# EOI ceased no mail received from CO



## one.sb2020 (Oct 9, 2014)

Last friday I got an email "Your SkillSelect EOI has been ceased". When I visited my IMMI account I noticed that the status if Finalized. 

I have not received any correspondence from CO rgd visa and am really worried as to what I should do at this stage. Please help!


----------



## commie_rick (Dec 15, 2012)

1. did you receive an invitation ?
2. if you didn't, is ur EOI 2 years old?


----------



## one.sb2020 (Oct 9, 2014)

*EOI ceased*

No I did not receive any invitation. Yes my EOI is over 2 years old. Also, my IMMI account shows status is finalized but didn't receive any correspondence as yet.


----------



## one.sb2020 (Oct 9, 2014)

commie_rick said:


> 1. did you receive an invitation ?
> 2. if you didn't, is ur EOI 2 years old?


Sorry plz ignore my previous mail. By invitation do you mean to apply for visa? If so yes and I have already applied for 190 visa.


----------



## jayachandran_b (Aug 15, 2016)

'Finalised' means they have decided on your visa (granted or rejected). You should have got an email from [email protected] with the decision. Else in immi account you can click on the application and go to application mailbox to see the decision.


----------



## abc8959 (May 5, 2016)

Check immi account correspondence section and your spam email box.

Sent from my Nexus 6P using Tapatalk


----------



## one.sb2020 (Oct 9, 2014)

*checked immi account mail box no mail*

I have checked immi account mailbox but there is no new mail.


----------



## jayachandran_b (Aug 15, 2016)

Weird. Call them first thing in the morning tomorrow.


----------



## one.sb2020 (Oct 9, 2014)

Gave a call yesterday. Issue escalated to case officer. Waiting for feedback.


----------



## one.sb2020 (Oct 9, 2014)

Finally got a mail from CO

"Delays in processing your Skilled - Nominated (subclass 190) visa application".

Any idea on how long it may take?


----------



## robbypuwar (Jan 28, 2016)

one.sb2020 said:


> Finally got a mail from CO
> 
> "Delays in processing your Skilled - Nominated (subclass 190) visa application".
> 
> Any idea on how long it may take?



Any Update after that email?


----------



## Sunsam (Nov 22, 2016)

Hello. I have received tan email stating that my Skillselect EOI ceased but no other notification from the CO regarding my application. Anyone else in this situation? The last email correspondence from the CO was asking for some further information which I provided immediately.
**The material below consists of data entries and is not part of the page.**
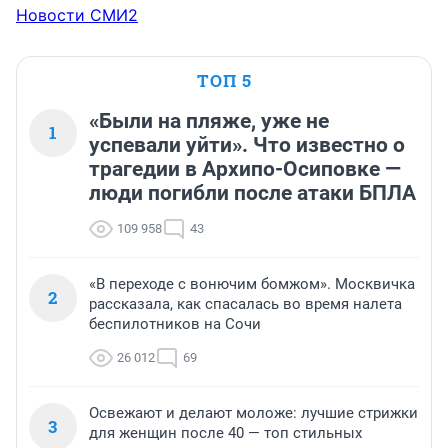
Новости СМИ2
ТОП 5
«Были на пляже, уже не
1
успевали уйти». Что известно о
трагедии в Архипо-Осиповке —
люди погибли после атаки БПЛА
109 958
43
«В переходе с вонючим бомжом». Москвичка
2
рассказала, как спасалась во время налета
беспилотников на Сочи
26 012
69
Освежают и делают моложе: лучшие стрижки
3
для женщин после 40 — топ стильных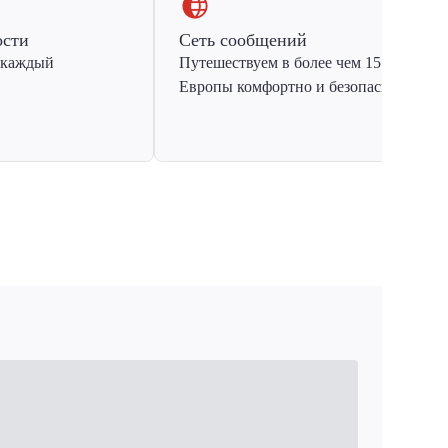
ости
Сеть сообщений
 каждый
Путешествуем в более чем 15 стран
Европы комфортно и безопасно.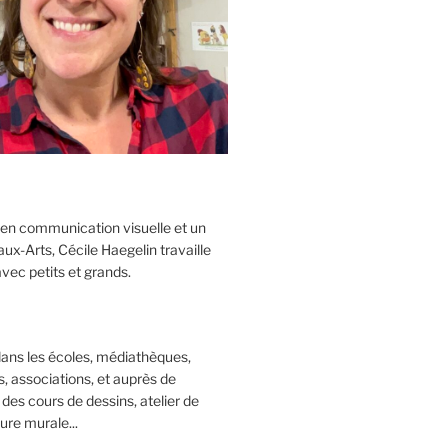
 en communication visuelle et un
x-Arts, Cécile Haegelin travaille
vec petits et grands.
 dans les écoles, médiathèques,
, associations, et auprès de
 des cours de dessins, atelier de
ure murale...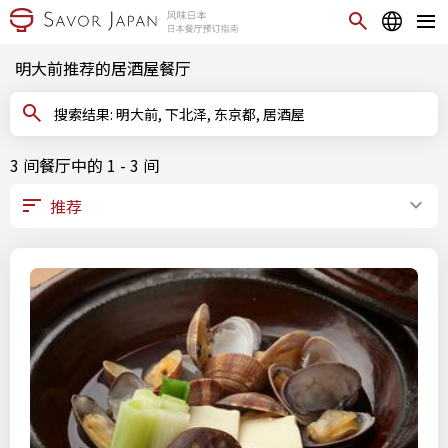
明大前推荐的居酒屋餐厅
搜索结果: 明大前, 下北泽, 东京都, 居酒屋
3 间餐厅中的 1 - 3 间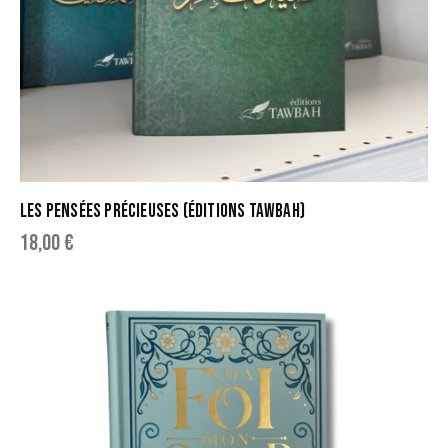
LES PENSÉES PRÉCIEUSES (ÉDITIONS TAWBAH)
18,00
€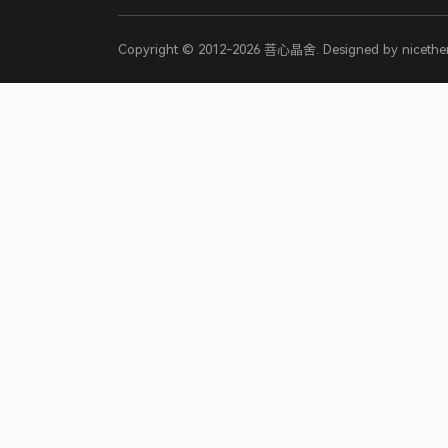
Copyright © 2012-2026
菩心晶舍
. Designed by
niceth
What should I do now? Wait and see or contact my CO?


----------



## FFacs (Jul 6, 2016)

Sunsam said:


> Hello. I have received tan email stating that my Skillselect EOI ceased but no other notification from the CO regarding my application. Anyone else in this situation? The last email correspondence from the CO was asking for some further information which I provided immediately. What should I do now? Wait and see or contact my CO?


I would follow the steps as given in this thread.


----------



## Sunsam (Nov 22, 2016)

one.sb2020 said:


> Finally got a mail from CO
> 
> "Delays in processing your Skilled - Nominated (subclass 190) visa application".
> 
> Any idea on how long it may take?



Hi one.sb2020, 

Any update after this? Did you try contacting the CO? I'm in the same situation. Just got an email stating that my EOI has ceased but no communication so far from my CO.


----------



## Mudassar_SM (Aug 30, 2016)

*HI Bro*



Sunsam said:


> Hello. I have received tan email stating that my Skillselect EOI ceased but no other notification from the CO regarding my application. Anyone else in this situation? The last email correspondence from the CO was asking for some further information which I provided immediately. What should I do now? Wait and see or contact my CO?


Login and check ur IMMI account.


----------



## Sunsam (Nov 22, 2016)

Visa Grant. Glory to God!


----------